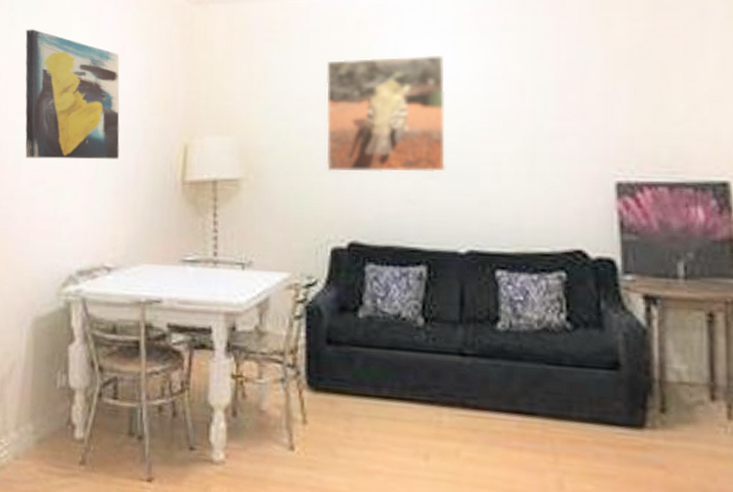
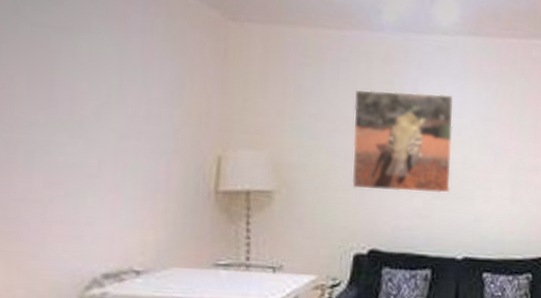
wall art: present [25,29,120,159] -> none [35,20,149,166]

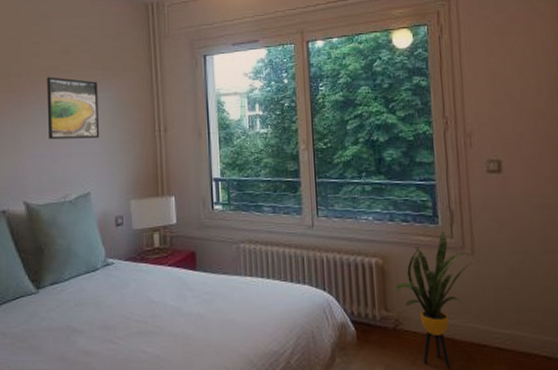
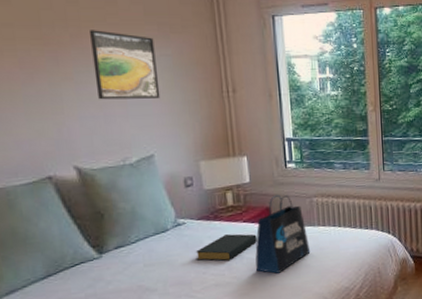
hardback book: none [121,278,181,308] -> present [195,234,257,261]
tote bag: none [179,238,236,326] -> present [255,194,311,274]

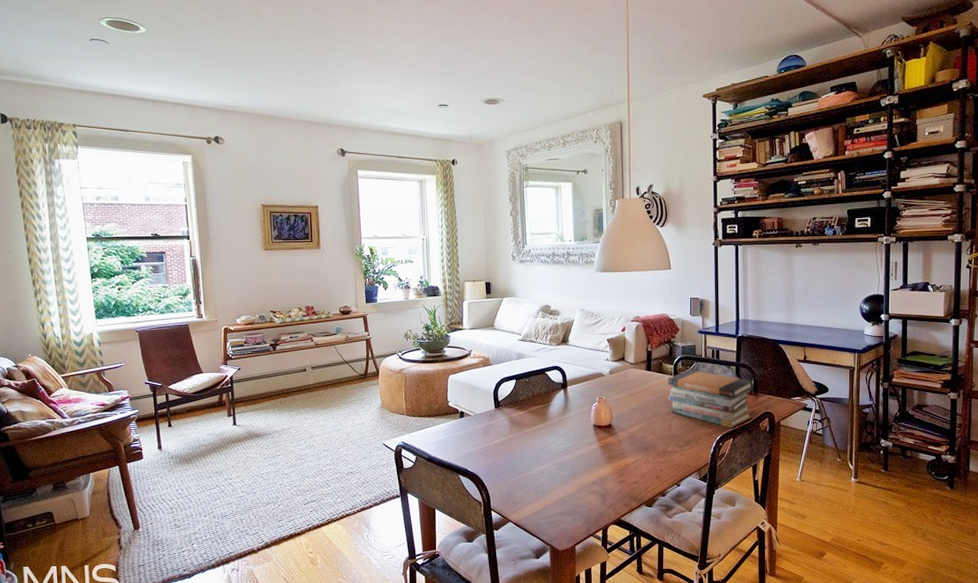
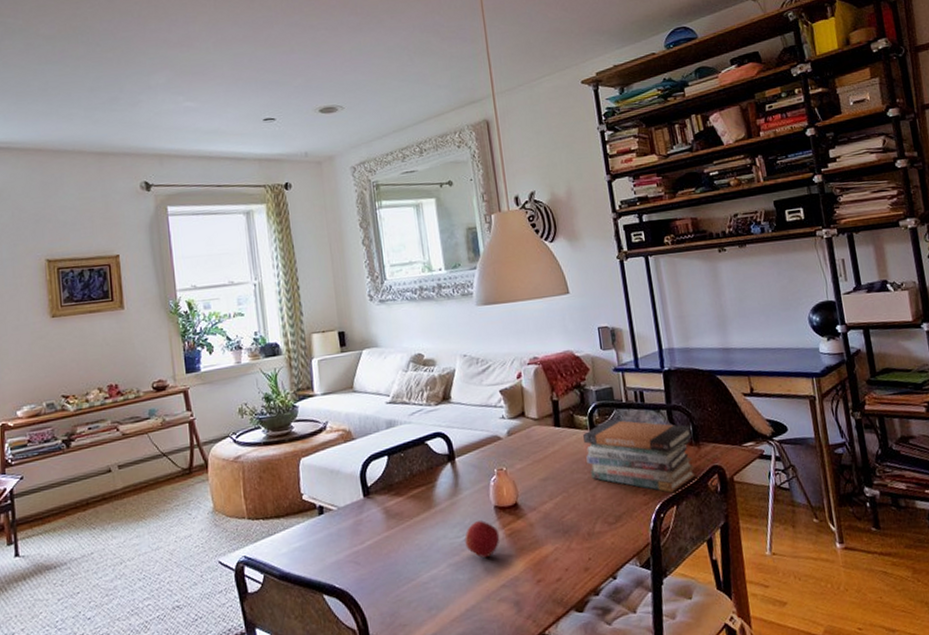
apple: none [568,434,595,462] -> present [464,520,500,559]

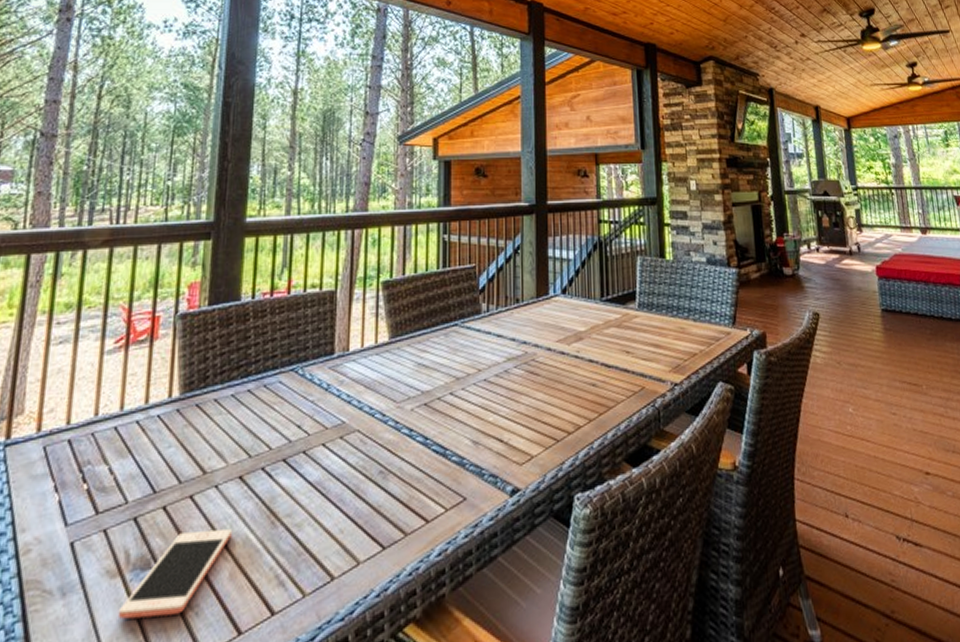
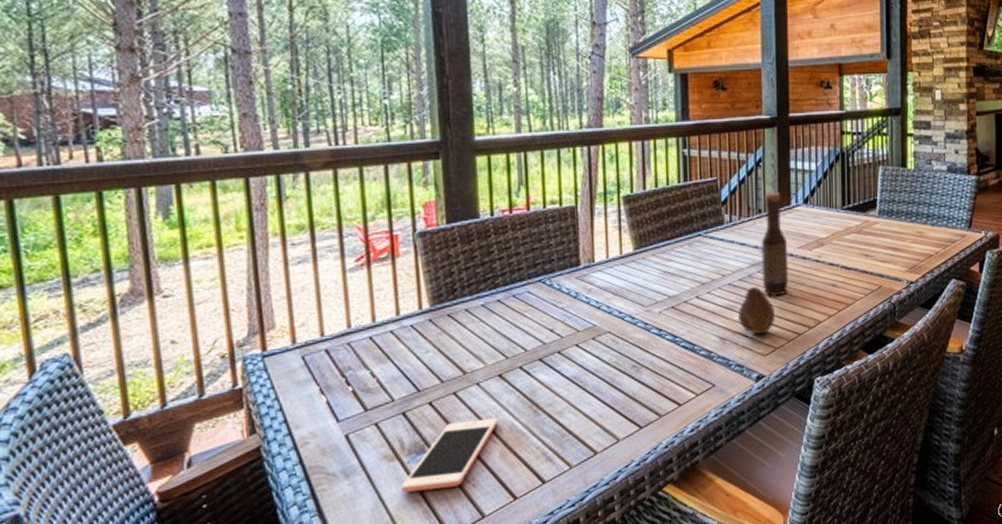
fruit: none [494,383,532,440] -> present [738,286,775,335]
bottle: none [518,280,547,395] -> present [761,191,789,296]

======

## HOW TO COMPLETE THIS TASK
Exactly the lines from the top of the listing through the line holding "fruit: none [494,383,532,440]" should be repeated, with pictures left out.

## SOLUTION FOR THIS PROBLEM
wall art: present [25,29,120,159] -> none [35,20,149,166]

hardback book: none [121,278,181,308] -> present [195,234,257,261]
tote bag: none [179,238,236,326] -> present [255,194,311,274]

apple: none [568,434,595,462] -> present [464,520,500,559]

fruit: none [494,383,532,440] -> present [738,286,775,335]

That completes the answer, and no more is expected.